In fact, while we're drilling, let's just keep going straight through the bore and out the other side. Now, one can do an optical transmission measurement and collect light coming out through the hole and window behind the sample. Keep that drill warmed up because now we're going to drill yet another hole through the side of the magnet except that this one is perpendicular to the first. So, now we have optical access to the sample through four windows evenly spaced around the mid-plane of the magnet. Imagine next that these holes through the side are not small but big — really big — and then imagine that in addition, the entire magnet can actually tip over so the field axis is horizontal instead of vertical.

Now imagine doing this when the magnet itself is generating tremendous magnetic fields — so high the magnet wants to literally tear itself apart — in the very place the engineers carved out four holes. At this point, you should have a picture of what makes the Split Florida Helix magnet so unique.

So, who will use such a magnet and what will they use it for? Well there are a lot of answers to that question. There will be many different users and experiments planned for this magnet, not just optical ones. Obviously, however, this magnet will be revolutionary for magneto-optics because it provides close and direct optical access to samples. Only with this magnet is the door now open to allow optical measurements that up to this point were either very difficult, limited in scope, or just impossible.

Last year, a number of highly respected researchers specializing in various optical disciplines traveled to the Mag Lab to outline science they would like to pursue once the Split Florida Helix magnet becomes operational. The topics presented at the workshop covered plans for research in physics, chemistry and biology. The techniques presented by the various speakers were just as diverse. The success of these new techniques at high magnetic fields will mark the arrival of a new, versatile probe for studying fundamental states of matter that complements other existing techniques at the Mag Lab.

Significantly, these new high-magnetic-field capabilities will be unique to the Magnet Lab.
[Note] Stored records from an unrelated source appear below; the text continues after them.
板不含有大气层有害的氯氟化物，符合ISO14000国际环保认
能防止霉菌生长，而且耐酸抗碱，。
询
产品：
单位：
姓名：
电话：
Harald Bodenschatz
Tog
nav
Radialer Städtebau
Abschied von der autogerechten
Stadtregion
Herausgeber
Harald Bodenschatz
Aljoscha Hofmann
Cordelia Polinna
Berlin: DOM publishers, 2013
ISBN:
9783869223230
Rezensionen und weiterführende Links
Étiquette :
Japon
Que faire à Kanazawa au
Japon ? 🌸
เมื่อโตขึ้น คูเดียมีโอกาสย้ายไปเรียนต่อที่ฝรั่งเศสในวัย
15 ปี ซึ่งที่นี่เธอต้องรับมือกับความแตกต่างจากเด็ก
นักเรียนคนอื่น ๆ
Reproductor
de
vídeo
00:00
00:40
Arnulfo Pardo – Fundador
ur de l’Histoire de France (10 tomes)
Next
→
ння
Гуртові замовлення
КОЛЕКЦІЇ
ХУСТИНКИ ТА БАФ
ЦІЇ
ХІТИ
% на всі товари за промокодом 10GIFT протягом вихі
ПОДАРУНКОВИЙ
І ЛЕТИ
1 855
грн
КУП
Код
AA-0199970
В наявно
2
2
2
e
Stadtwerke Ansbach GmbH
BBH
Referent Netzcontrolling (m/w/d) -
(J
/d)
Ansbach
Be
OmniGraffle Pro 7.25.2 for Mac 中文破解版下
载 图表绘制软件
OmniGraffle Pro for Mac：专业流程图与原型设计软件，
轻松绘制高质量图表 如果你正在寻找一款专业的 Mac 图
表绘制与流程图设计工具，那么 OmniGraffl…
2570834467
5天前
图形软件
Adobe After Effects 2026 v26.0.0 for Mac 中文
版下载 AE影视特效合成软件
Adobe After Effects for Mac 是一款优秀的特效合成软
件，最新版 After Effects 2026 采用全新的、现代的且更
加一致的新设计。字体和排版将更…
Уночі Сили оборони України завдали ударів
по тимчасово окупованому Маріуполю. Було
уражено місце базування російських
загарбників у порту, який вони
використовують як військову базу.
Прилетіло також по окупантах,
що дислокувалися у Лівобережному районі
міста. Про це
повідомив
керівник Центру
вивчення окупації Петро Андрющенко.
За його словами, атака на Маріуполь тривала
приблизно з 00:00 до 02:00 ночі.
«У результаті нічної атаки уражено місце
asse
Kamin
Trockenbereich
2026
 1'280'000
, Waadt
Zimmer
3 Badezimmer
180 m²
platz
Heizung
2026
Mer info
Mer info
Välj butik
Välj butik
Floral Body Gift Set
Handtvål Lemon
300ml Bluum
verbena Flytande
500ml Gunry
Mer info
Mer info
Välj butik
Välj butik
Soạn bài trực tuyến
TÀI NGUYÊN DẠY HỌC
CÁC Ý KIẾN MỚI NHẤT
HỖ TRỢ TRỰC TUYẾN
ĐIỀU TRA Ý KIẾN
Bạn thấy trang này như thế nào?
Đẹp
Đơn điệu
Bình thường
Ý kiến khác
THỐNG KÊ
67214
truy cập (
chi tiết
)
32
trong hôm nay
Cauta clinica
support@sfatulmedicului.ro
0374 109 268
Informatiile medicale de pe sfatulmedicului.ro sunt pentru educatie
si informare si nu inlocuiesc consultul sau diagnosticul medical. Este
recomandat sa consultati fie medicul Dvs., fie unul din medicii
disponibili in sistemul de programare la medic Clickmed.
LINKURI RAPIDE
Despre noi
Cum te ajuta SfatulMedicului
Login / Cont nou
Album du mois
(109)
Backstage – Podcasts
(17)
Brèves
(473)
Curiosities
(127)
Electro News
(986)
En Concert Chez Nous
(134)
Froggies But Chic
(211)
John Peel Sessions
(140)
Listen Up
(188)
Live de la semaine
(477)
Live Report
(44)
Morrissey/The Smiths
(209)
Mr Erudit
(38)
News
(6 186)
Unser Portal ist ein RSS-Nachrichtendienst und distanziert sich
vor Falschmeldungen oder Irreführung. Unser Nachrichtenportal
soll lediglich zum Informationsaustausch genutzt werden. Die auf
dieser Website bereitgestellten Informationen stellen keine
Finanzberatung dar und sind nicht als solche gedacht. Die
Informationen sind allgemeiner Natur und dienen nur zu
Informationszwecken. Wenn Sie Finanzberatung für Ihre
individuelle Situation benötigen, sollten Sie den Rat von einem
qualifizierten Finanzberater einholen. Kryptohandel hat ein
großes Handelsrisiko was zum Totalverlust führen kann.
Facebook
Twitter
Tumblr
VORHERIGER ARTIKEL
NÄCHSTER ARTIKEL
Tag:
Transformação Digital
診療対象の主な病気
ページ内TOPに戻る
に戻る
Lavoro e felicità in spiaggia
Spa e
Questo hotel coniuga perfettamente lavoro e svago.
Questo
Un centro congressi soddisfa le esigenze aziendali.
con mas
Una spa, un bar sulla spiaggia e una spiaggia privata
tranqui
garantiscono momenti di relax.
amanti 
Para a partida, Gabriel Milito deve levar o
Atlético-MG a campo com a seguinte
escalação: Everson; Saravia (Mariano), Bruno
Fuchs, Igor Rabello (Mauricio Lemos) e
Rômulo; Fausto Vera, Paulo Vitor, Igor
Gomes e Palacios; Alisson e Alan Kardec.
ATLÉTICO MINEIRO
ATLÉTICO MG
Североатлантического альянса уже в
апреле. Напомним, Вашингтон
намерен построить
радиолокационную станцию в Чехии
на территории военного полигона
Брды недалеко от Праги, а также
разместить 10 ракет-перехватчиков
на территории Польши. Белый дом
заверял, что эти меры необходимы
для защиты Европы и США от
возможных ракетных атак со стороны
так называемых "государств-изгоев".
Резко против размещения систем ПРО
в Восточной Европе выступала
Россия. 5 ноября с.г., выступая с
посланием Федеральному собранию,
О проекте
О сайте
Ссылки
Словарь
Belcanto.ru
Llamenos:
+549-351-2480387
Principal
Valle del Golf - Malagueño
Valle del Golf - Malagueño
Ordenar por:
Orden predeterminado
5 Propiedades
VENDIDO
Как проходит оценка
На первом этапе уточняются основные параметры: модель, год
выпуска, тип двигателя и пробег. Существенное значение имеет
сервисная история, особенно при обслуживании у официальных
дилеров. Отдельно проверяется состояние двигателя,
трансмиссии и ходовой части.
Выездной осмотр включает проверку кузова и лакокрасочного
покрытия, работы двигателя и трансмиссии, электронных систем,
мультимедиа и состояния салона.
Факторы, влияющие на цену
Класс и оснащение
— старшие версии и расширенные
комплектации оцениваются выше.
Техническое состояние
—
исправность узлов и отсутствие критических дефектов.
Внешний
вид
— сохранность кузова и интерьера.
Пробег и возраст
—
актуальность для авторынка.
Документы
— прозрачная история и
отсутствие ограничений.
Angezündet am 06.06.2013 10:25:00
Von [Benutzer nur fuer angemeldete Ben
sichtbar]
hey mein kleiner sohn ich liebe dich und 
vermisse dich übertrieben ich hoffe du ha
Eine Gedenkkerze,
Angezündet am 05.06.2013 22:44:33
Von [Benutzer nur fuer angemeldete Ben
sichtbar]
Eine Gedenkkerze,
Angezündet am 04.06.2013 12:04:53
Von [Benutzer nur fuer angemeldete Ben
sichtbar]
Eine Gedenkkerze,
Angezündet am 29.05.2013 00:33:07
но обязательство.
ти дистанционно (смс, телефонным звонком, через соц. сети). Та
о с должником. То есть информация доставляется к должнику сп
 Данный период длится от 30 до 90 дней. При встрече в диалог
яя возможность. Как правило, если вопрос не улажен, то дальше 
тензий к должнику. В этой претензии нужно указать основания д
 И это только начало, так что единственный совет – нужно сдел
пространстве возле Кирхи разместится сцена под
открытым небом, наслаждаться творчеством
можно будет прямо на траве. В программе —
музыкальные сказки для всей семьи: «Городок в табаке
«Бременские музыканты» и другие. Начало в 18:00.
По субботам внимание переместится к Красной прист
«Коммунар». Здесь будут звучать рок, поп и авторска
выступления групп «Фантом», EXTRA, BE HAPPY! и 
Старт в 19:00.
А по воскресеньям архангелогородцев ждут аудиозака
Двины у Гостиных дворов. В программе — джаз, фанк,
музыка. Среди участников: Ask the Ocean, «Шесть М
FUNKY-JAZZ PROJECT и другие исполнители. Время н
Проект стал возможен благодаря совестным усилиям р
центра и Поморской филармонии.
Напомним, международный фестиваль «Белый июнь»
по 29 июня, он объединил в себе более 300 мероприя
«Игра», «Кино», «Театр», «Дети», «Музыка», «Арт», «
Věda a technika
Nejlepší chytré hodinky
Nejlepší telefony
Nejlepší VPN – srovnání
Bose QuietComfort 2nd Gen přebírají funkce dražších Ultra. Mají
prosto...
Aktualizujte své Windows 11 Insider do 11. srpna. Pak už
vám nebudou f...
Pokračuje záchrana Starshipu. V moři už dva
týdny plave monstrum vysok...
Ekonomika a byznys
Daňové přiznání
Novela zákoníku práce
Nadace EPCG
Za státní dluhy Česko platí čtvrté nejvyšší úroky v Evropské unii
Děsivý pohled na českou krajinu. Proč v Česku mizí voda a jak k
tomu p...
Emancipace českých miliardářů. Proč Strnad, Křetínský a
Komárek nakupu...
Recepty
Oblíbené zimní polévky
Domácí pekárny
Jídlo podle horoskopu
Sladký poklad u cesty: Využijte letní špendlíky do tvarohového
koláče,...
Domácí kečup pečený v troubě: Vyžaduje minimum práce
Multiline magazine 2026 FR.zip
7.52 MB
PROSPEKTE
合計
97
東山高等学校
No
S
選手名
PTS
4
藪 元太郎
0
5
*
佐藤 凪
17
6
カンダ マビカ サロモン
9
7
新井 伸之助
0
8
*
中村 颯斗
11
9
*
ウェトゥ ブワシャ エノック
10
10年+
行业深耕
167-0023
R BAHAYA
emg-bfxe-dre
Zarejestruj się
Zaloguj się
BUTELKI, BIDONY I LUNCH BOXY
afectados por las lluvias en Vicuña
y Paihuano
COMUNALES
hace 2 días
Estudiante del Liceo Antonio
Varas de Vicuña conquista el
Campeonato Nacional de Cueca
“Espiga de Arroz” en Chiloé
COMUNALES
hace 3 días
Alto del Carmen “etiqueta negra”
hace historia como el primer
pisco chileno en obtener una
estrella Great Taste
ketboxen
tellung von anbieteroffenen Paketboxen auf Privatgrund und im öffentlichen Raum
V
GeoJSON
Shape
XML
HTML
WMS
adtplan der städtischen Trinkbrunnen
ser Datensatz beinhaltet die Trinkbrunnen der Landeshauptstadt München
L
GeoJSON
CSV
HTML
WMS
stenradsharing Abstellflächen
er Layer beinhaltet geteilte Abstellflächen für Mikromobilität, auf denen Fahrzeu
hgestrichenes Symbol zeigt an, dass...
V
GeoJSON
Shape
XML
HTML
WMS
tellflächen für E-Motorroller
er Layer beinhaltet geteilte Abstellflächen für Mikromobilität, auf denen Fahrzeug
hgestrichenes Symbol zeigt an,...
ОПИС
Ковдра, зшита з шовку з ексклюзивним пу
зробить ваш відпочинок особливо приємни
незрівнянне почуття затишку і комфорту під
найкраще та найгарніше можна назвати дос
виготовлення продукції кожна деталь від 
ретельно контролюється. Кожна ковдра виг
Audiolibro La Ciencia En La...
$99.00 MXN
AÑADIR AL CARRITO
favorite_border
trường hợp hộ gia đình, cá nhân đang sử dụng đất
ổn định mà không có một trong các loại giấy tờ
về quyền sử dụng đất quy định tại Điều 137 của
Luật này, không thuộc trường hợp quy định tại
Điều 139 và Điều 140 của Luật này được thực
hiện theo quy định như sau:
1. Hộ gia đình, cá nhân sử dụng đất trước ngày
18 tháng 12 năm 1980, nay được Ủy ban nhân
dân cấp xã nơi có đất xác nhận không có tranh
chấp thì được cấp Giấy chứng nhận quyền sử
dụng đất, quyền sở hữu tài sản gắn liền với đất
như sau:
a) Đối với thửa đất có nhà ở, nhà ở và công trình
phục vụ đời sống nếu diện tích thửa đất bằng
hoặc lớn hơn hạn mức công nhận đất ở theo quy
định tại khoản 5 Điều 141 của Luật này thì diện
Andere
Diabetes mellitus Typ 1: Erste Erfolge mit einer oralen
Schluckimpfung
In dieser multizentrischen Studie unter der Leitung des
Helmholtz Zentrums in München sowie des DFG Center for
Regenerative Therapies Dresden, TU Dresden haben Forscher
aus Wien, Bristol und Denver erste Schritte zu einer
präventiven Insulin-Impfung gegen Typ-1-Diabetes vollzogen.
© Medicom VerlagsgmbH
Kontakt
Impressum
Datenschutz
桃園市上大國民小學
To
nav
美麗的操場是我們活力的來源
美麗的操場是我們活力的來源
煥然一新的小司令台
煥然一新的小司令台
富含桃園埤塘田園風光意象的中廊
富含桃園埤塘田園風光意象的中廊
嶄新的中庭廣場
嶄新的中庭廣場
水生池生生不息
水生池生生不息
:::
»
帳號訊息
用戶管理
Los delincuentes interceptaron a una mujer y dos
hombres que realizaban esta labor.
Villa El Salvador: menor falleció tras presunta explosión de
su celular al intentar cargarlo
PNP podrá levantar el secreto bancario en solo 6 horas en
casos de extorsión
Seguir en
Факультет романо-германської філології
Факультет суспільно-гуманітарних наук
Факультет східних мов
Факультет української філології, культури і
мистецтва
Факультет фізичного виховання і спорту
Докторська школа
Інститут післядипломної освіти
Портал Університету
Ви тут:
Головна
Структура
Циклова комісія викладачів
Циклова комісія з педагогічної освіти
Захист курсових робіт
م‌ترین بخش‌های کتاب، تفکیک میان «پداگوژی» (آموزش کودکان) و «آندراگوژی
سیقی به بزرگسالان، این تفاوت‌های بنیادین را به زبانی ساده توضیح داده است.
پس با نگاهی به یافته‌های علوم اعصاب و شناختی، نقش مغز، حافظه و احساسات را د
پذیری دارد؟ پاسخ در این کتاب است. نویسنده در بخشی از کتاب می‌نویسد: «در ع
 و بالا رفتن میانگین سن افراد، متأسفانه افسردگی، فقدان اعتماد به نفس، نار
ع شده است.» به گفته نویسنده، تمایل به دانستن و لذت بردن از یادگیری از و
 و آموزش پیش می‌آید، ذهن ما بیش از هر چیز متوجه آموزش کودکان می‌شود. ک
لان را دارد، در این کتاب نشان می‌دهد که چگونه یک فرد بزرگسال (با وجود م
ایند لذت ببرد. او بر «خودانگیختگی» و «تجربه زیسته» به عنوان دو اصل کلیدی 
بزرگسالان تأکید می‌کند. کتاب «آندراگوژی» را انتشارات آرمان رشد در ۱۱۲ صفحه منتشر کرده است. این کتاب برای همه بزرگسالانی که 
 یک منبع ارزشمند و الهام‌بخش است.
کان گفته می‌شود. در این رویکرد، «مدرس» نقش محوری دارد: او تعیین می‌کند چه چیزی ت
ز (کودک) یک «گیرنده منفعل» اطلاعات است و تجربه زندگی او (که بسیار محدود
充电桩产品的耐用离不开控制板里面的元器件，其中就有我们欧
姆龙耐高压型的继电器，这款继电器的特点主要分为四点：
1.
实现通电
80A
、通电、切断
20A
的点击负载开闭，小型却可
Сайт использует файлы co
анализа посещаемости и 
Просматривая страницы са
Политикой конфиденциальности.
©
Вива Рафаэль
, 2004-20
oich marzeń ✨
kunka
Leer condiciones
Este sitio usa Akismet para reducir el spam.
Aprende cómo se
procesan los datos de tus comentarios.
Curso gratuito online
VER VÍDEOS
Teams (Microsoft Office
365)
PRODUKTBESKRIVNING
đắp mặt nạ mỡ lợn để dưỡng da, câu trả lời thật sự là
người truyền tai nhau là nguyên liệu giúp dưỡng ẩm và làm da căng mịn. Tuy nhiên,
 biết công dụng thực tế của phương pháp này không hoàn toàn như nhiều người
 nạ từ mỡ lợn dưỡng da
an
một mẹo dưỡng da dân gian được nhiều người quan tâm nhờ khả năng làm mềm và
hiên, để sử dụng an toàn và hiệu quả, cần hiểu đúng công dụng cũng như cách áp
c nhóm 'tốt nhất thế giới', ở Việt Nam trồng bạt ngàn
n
With time, this new magnet combined with cutting-edge instrumentation and a Free Electron Laser could greatly expand the portfolio of research that can be done at high magnetic fields.

Hopefully you are beginning to see that the extreme makeover happening this year is not just limited to a new design of a magnet bay or a magnet itself. This makeover is transformative not just because of the technological breakthrough, but also because it touches the science in a way that opens the door to many new ideas and research goals.